Idlewild Idlewild by Nick Sagan
My rating: 4 of 5 stars

Note: This review was originally written in the early 2000s and published for a no longer running website: AudiobookCafe. This review is of both the book and the audiobook. This review is of both the book and the audiobook. This is not your average Halloween—in fact, it’s not even a holiday, but a death-obsessed eighteen-year-old boy who awakes to find his memory has been rebooted and his body is immovable. While his thoughts are scrambled, he slowly regains some memories. Suddenly, he realizes that he was attacked and someone is out to get him. Halloween knows he cannot trust anyone, but with holes in his memory, he is hard-pressed to figure it all out on his own.

It’s the 22nd century, and Halloween and his classmates attend a high-tech school that prepares them to be the leaders of tomorrow. It is a physical school but much of the education and training transpires in a virtual reality simulation where the students use a myriad of resources that borderline on magic. The students rely heavily upon their virtual reality identities and return to the real world only when necessary or when attempting to avoid the caretaker of the virtual school. Hal and his friends are constantly finding ways to hack this system and manipulate the caretaker programs. While producing one of these glitches, Hal learns the true nature of his school and the legacy awaiting his fellow students. But with one student already missing, and his life in evident danger, Hal struggles to determine who among his friends and enemies has also learned of what awaits them after graduation.

The story maintains a decent level of mystery and suspense. Playing the part of the detective, Halloween even goes to the extent of having a gathering of all the students to flesh out the villain. Unfortunately, this party causes unforeseen events that only further Hal’s confusion and disillusion with his environment. Just as Hal was regaining his memories and understanding his situation, he is blown away by the knowledge that indeed his whole universe does not exist. He must determine what to do with his life when everything he knows is a lie.

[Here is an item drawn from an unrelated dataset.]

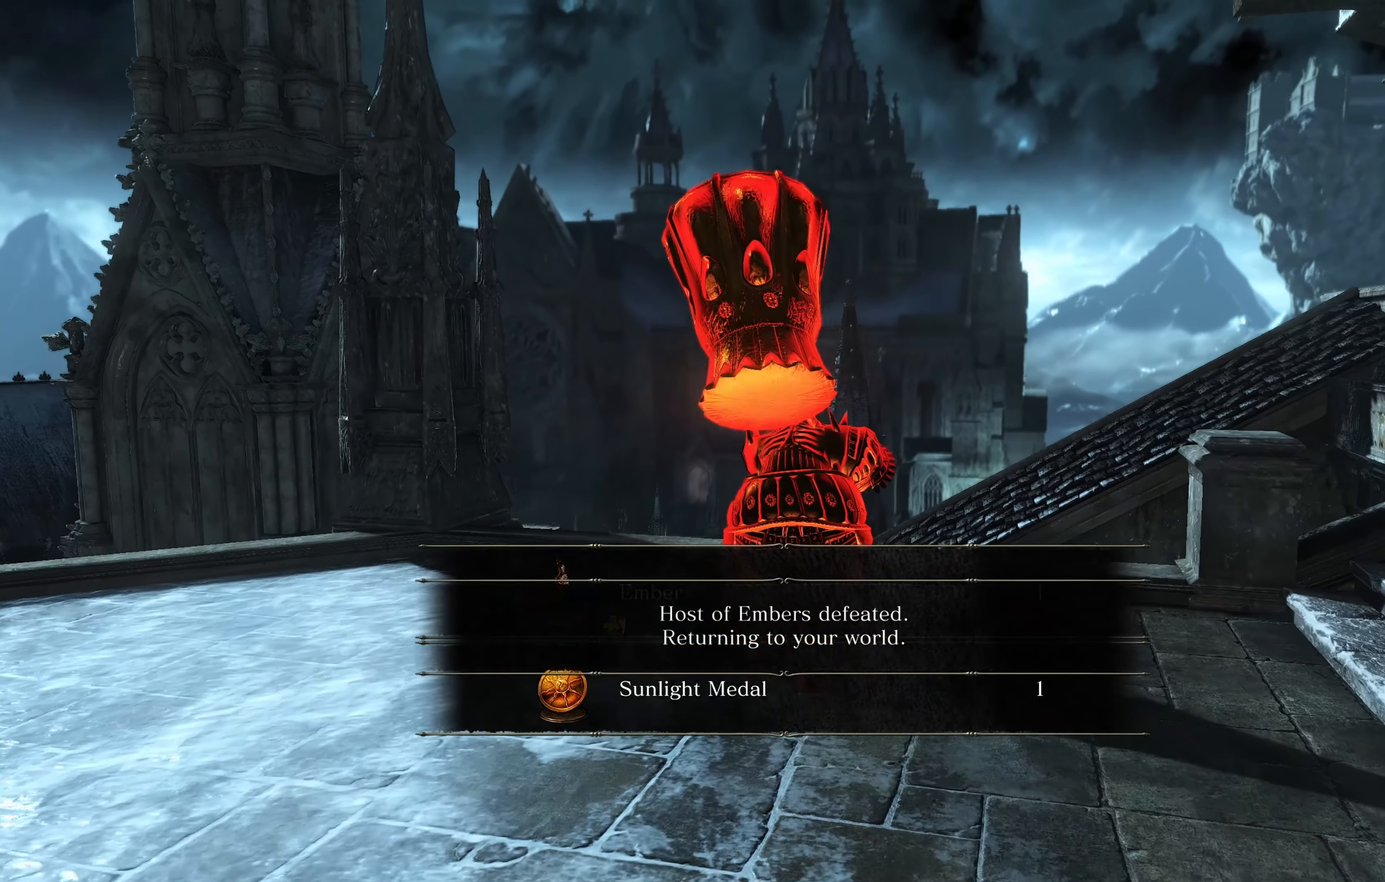
{"buttons": ["R2"], "left_stick": "up", "right_stick": "center", "events": [[434, "R2", "down"]]}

Since the release of “The Matrix,” this idea of a reality within a reality has grown with popularity and one could say that “idlewild,” is just another copycat. However, it is much more than that. Nick Sagan combines aspects from “The Matrix,” but that is not his sole model. While it feels akin to such “what is reality” type stories, it carries its own distinction. Also, early in the story, he relies heavily upon H.P.Lovercraft and makes enough references to the famous writer to warrant looking up information on the genre writer. On the technological aspect of his writing, he seems to have been influenced by William Gibson.

Clayton Barclay Jones uses a soft and eloquent voice that perfectly coincides with this first person narrative. As the voice of Halloween, Jones is superb in fleshing out Halloween as a cool, calm, and collective being trying to rationalize his world. Even at times of excitement, the voice maintains gentleness quite appropriate for the protagonist. What does not work for this audiobook is Beth McDonald. At the beginning of each chapter, she reads off what sounds like a transmission record. This record appears to be a technical summation of what happens in the virtual world. While it is meant to feel very mechanical in its reading, it is too much for the listener. When reading the book, the reader has the ability to read and slowly digest what the readout is saying. McDonald delivers a fantastic computer voice but reads very quickly giving the listener no real chance for understanding.

“idlewild,” is a fantastic and thrilling novel about a young man’s fight for life and understanding of what living ultimately means. Enriched with a story line that has similarities to “Oryx and Crake,” “The Matrix,” “Neuromancer,” and several other contemporary books, the book keeps you guessing and maintains your interest until the very end.